Crypto crime grows to $14 billion as crypto popularity increases

In 2021, crypto criminals made a killing, as illicit crypto transactions hit $14 billion, a 79% jump from the $7.8 billion recorded in 2020, according to a report by US-based blockchain analytics company, Chainalysis. 

The growth in illicit crypto transactions is attributed to a 567% jump in overall transaction volume in 2021. Given that overall crypto transactions grew to $15.8 trillion in 2021, it is not surprising that cybercriminals are increasingly using crypto. Despite the increase in the total volume of illicit transactions, illicit transactions represented just 0.15% of the total cryptocurrency transaction volume in 2021—its lowest ever. What this means is that legitimate crypto transactions far outstrip illegal transactions. 

Scams and theft ranked as the highest source of crypto crime and decentralised finance (DeFi) contributed most part of the funds stolen, the report shows. Scamming revenue jumped 82% to $7.8 billion worth of cryptocurrency stolen from victims. Over $2.8 billion of this total were stolen through a new type of scam called “rug pull”. A rug pull is a type of scam where developers disappear with the money invested in crypto projects or exchanges that appear legitimate. 

Cryptocurrency theft also jumped 516% to roughly $3.2 billion worth of cryptocurrency stolen in 2021. With 72% or 2.2 billion of those funds stolen from DeFi protocols.

DeFi is a term for a financial ecosystem of tools and applications running on any blockchain that allows an individual to pay, lend, borrow, or store funds without intermediaries such as traditional financial banks. 

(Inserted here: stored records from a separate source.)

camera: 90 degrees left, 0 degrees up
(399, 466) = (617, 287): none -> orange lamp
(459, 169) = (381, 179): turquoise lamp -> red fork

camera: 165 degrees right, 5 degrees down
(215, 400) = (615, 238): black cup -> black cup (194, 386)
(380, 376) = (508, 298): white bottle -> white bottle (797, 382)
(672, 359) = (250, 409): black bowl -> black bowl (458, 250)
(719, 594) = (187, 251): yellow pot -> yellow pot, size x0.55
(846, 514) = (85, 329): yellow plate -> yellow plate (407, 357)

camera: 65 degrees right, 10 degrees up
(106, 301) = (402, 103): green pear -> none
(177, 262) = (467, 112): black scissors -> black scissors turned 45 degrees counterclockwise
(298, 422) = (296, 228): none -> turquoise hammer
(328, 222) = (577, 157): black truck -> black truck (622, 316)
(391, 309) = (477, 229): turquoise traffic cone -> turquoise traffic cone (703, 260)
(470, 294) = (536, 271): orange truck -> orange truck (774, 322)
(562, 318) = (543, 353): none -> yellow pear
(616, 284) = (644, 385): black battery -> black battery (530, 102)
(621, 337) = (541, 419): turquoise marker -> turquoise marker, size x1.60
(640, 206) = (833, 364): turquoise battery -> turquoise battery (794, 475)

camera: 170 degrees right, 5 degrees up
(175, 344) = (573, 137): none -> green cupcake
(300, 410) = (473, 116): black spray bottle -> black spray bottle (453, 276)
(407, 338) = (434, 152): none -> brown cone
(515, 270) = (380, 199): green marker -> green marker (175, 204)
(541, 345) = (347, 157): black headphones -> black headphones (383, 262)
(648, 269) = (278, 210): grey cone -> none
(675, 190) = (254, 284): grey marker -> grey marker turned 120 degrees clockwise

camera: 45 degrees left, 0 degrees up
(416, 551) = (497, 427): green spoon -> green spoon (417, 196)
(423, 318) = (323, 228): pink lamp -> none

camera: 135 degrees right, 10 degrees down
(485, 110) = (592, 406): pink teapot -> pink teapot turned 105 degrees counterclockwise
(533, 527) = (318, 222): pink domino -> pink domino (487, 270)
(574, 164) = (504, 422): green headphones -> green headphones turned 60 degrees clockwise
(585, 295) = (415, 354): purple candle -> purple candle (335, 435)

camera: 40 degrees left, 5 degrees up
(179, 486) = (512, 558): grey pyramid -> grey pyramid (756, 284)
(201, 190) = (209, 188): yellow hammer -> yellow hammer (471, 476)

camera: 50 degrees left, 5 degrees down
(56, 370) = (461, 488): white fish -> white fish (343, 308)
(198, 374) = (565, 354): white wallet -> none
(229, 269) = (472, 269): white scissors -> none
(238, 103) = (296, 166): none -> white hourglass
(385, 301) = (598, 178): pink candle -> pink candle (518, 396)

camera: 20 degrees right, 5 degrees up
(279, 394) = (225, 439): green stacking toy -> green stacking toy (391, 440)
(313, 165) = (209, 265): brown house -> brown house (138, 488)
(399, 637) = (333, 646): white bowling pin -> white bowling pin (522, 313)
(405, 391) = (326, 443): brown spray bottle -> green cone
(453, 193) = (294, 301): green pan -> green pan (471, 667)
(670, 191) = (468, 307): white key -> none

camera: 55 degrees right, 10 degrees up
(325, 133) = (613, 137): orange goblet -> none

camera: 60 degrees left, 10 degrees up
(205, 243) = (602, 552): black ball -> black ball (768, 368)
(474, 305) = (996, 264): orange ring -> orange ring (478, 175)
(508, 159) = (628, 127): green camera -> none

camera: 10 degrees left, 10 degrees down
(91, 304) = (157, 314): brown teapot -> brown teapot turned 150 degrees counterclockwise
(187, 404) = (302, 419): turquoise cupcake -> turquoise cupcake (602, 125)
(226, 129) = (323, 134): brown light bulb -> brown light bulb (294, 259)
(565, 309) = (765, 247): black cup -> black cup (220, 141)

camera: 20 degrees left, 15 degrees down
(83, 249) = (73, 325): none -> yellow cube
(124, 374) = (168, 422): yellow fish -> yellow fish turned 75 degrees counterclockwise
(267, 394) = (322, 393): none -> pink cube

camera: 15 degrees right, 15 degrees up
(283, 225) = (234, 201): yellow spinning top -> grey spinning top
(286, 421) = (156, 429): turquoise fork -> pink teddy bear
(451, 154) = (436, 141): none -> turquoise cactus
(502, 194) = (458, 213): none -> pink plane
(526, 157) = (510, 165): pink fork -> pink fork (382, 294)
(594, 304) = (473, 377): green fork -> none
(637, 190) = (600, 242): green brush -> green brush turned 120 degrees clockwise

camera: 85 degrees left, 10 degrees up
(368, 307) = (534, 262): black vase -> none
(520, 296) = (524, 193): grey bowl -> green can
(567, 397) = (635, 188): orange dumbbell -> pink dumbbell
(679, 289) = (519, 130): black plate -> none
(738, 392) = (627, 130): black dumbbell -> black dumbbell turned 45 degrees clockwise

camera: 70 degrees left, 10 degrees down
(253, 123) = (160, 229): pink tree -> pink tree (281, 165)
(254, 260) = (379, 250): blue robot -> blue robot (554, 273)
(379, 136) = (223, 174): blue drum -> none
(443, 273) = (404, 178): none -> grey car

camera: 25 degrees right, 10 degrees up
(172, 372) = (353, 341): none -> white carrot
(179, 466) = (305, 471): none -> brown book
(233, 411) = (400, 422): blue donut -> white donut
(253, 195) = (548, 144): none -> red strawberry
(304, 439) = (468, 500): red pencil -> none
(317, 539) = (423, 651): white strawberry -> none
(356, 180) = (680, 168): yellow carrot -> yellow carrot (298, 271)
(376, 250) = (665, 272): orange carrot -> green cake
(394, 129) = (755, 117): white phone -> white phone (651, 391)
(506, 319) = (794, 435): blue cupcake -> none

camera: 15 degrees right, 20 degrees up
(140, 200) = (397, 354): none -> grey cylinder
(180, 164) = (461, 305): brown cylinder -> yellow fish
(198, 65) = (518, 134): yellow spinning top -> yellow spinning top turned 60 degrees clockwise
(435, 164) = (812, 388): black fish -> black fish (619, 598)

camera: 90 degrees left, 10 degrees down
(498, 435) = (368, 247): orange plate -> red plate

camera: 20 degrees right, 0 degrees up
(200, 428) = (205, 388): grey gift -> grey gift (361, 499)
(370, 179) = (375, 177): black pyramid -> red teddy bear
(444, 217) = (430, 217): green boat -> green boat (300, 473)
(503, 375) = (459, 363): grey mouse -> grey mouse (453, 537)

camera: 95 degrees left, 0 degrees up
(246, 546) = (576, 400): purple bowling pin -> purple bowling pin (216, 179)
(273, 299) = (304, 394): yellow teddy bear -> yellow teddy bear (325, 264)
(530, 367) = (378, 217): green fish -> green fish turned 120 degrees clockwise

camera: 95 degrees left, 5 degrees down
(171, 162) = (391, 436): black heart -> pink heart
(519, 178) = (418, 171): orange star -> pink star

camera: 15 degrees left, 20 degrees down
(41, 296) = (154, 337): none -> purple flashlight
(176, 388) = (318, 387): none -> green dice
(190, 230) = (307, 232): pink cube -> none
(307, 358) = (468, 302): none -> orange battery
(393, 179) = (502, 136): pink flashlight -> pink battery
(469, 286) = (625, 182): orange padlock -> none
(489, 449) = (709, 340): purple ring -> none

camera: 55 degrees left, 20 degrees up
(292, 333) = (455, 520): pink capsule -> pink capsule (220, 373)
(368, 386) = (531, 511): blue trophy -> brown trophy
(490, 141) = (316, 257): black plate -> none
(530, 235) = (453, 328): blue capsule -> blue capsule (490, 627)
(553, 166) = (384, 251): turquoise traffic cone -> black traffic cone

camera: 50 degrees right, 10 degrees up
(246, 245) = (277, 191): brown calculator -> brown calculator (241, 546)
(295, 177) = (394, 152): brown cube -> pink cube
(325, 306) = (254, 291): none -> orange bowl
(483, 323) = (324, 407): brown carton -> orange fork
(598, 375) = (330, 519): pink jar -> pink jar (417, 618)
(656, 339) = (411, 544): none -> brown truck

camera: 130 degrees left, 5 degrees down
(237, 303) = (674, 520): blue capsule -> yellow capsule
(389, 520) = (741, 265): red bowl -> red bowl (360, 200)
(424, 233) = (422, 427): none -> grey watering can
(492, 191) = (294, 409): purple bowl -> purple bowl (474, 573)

DeFi saw the biggest year-on-year growth—1,964%—for laundering activities, while mining comes second place at less than 500% growth. The Chainalysis report attributed this growth to the hype around the DeFi space: incredible returns on decentralised tokens like Shiba Inu, which encourages people to speculate on DeFi tokens, and the ease of creating DeFi tokens—all of which caused its transaction volume to grow by 912% in 2021. 

While Chainalysis acknowledges the huge opportunities DeFi presents to crypto users and entrepreneurs, it believes widespread theft and scamming will not allow it to realise its full potential. It suggested that the public and private sectors should engage in communication to teach investors how to avoid dubious projects. Although it noted that, as a long term strategy, the industry may need to prevent “tokens associated with potentially fraudulent or unsafe projects from being listed on major exchanges”.

Apart from crypto-based transactions or revenue, the Chainalysis report also shows that the volume of cryptocurrency owned by addresses on the blockchain that it has traced to criminal actors has increased from $3 to $11 billion. This data is important, Chainalysis noted, because it represents how much can be theoretically retrieved by law enforcement agencies. Stolen funds accounted for 93% of such criminal balances, at $9.8 billion; followed by Darknet market funds at $448 million; scams at $192 million; fraud shops at $66 million; and ransomware at $30 million. 

In a separate analysis by Chainalysis, in the same report, 4,068 criminal whales hold over $25 billion worth of cryptocurrency. Chainalysis describes a criminal crypto whale as any private wallet holding $1 million or more worth of cryptocurrency that has received more than 10% of its funds from illicit addresses. It is important to note that the above figure of criminal whale balance won’t align with the overall criminal balance because it calculates all the holdings in the private wallet (both legal and illegal) while the overall criminal balance calculates only holdings of addresses tagged as illicit.  Criminal whales represent just 3.7% of all cryptocurrency whales—private wallets holding over $1 million worth of cryptocurrency. 

Despite the massive increase in crypto crime, a positive development is the growing ability of law enforcement agencies to seize illicit cryptocurrency from criminals. For example, America’s Internal Revenue Service criminal investigation (IRS-CI) seized, over the course of 2021, over $3.5 billion worth of cryptocurrency. Also in the US, the Department of Justice (DOJ) also seized $2.3 million worth of cryptocurrency from the operators of DarkSide ransomware, responsible for the attack on Colonial Pipeline. London’s Metropolitan Police Service (MPS) seized £180 million worth of cryptocurrency from a suspected money launderer. 

Earlier this month, the United States arrested and charged a couple, Ilya Lichtenstein and Heather Morgan, for allegedly conspiring to launder stolen cryptocurrency worth 119,754 bitcoin, which is now worth an estimated $4.5 billion. The couple had allegedly laundered the bitcoin stolen in the 2016 hack of cryptocurrency exchange, Bitfinex, but the stolen bitcoin were worth $74 million at the time, a tiny fraction of their current value. The US Justice Department was able to recover more than $3.6 billion of the laundered $4.5 billion worth of bitcoin, despite the couple’s sophisticated laundering technique that saw them shuffle the funds using crypto tools and techniques like unhosted wallets, a darknet marketplace, chain hooping, peel chain, and privacy coin. The agency has labelled the operation its largest financial seizure ever.